◆ **Aufgaben**
A. Zitieren Sie aus dem Auszug über handschriftliche Belege die Passage von „Handschriftliche, vom Steuerpflichtigen“ bis „Besteuerung gegeben waren.“.
B. Beantworten Sie anhand des Auszugs über handschriftliche Belege folgende Fragen:
(i) Im Sinne welcher Bestimmung können solche Belege keine Rechnung darstellen?
(ii) Wie sind solche Belege in der Rechtsprechung beurteilt worden?
(iii) Was ändert nichts an dieser Beurteilung, wenn die Voraussetzungen bereits zum Zeitpunkt der Besteuerung gegeben waren?

◆ **Auszug**
********************
Handschriftliche, vom Steuerpflichtigen erstellte Belege können keine Rechnung im Sinne von Art. 26 Abs. 2 MWSTG darstellen, wenn sie weder die Identität der tatsächlichen Lieferanten/Leistungserbringer (Name/Adresse) noch den vereinbarten Preis, Angaben zu allfällig inbegriffener Vorsteuer oder Informationen über Zahlungseingänge enthalten. Solche Belege sind in der vorliegenden Rechtsprechung als beweisarm und hinsichtlich des Nachweises des Erwerbs bzw. der Vorsteuerberechtigung unbeachtlich beurteilt worden. Die nachträgliche Rekonstruktion der Buchhaltung ändert daran nichts, wenn die Voraussetzungen für eine Schätzung bzw. die bestehende Beweislage bereits zum Zeitpunkt der Besteuerung gegeben waren.
********************
◆ **Datensätze**

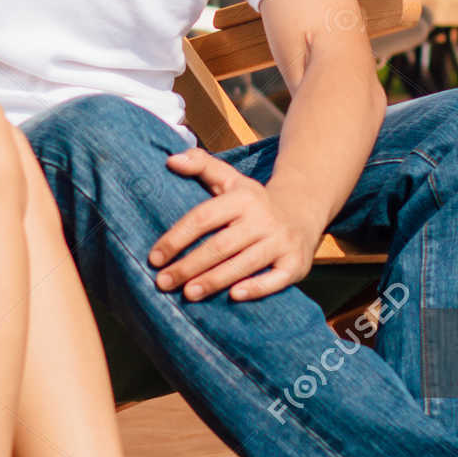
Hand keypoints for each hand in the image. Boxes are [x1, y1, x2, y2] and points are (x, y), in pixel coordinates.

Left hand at [148, 150, 323, 302]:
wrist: (302, 212)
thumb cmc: (253, 201)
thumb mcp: (230, 178)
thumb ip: (201, 164)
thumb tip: (171, 160)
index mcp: (242, 198)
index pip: (203, 218)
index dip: (177, 238)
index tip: (155, 257)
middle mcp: (262, 219)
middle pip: (220, 246)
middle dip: (189, 266)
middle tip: (163, 282)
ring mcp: (280, 242)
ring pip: (244, 264)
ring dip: (214, 281)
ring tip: (188, 294)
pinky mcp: (295, 264)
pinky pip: (275, 279)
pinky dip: (256, 288)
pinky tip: (233, 296)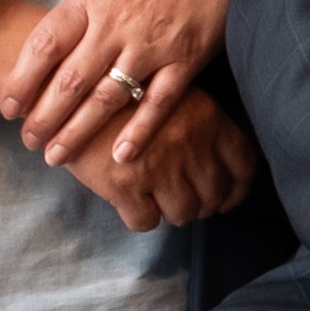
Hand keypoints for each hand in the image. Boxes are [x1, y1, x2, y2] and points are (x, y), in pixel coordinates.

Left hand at [0, 0, 265, 173]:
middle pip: (69, 80)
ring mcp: (152, 44)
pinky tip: (120, 156)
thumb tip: (53, 52)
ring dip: (78, 132)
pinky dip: (139, 131)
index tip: (7, 107)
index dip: (21, 80)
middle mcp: (116, 23)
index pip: (44, 45)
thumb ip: (84, 14)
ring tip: (57, 157)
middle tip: (29, 143)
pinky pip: (157, 102)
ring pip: (106, 98)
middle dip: (43, 118)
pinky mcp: (186, 59)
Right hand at [63, 89, 255, 233]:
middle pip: (214, 194)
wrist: (67, 89)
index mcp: (207, 118)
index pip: (242, 165)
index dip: (237, 188)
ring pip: (184, 212)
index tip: (227, 197)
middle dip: (203, 204)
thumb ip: (198, 122)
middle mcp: (189, 143)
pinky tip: (133, 204)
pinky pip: (146, 222)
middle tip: (187, 200)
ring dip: (174, 212)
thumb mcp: (170, 93)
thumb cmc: (120, 91)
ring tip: (159, 201)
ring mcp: (159, 166)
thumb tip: (219, 162)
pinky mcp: (124, 184)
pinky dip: (142, 218)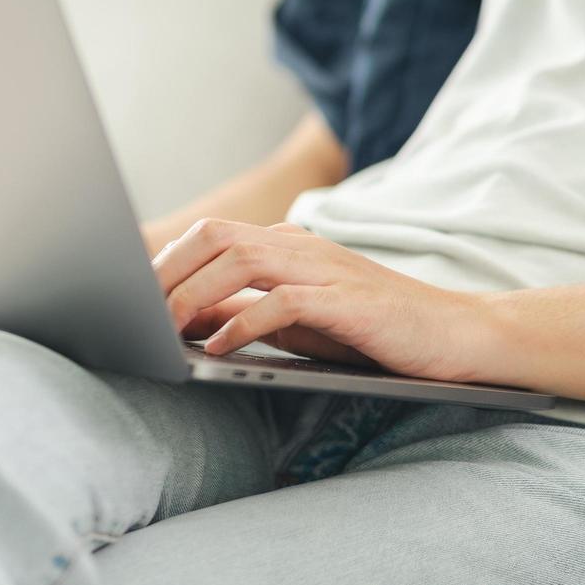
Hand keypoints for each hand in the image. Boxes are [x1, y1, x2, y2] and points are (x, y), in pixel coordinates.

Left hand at [154, 218, 491, 381]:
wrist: (457, 333)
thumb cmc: (373, 328)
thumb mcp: (296, 319)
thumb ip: (243, 310)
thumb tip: (183, 318)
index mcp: (286, 244)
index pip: (210, 236)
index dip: (165, 261)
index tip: (128, 296)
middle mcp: (301, 245)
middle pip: (215, 238)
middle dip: (169, 272)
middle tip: (135, 312)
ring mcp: (325, 268)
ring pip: (241, 260)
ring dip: (194, 293)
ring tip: (163, 328)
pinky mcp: (348, 299)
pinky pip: (283, 302)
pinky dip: (243, 323)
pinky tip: (218, 348)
********************
◆ **Lösungen**
A.
Handschriftliche, vom Steuerpflichtigen erstellte Belege können keine Rechnung im Sinne von Art. 26 Abs. 2 MWSTG darstellen, wenn sie weder die Identität der tatsächlichen Lieferanten/Leistungserbringer (Name/Adresse) noch den vereinbarten Preis, Angaben zu allfällig inbegriffener Vorsteuer oder Informationen über Zahlungseingänge enthalten. Solche Belege sind in der vorliegenden Rechtsprechung als beweisarm und hinsichtlich des Nachweises des Erwerbs bzw. der Vorsteuerberechtigung unbeachtlich beurteilt worden. Die nachträgliche Rekonstruktion der Buchhaltung ändert daran nichts, wenn die Voraussetzungen für eine Schätzung bzw. die bestehende Beweislage bereits zum Zeitpunkt der Besteuerung gegeben waren.

B.
(i) Im Sinne von Art. 26 Abs. 2 MWSTG.
(ii) Als beweisarm und hinsichtlich des Nachweises des Erwerbs bzw. der Vorsteuerberechtigung unbeachtlich.
(iii) Die nachträgliche Rekonstruktion der Buchhaltung.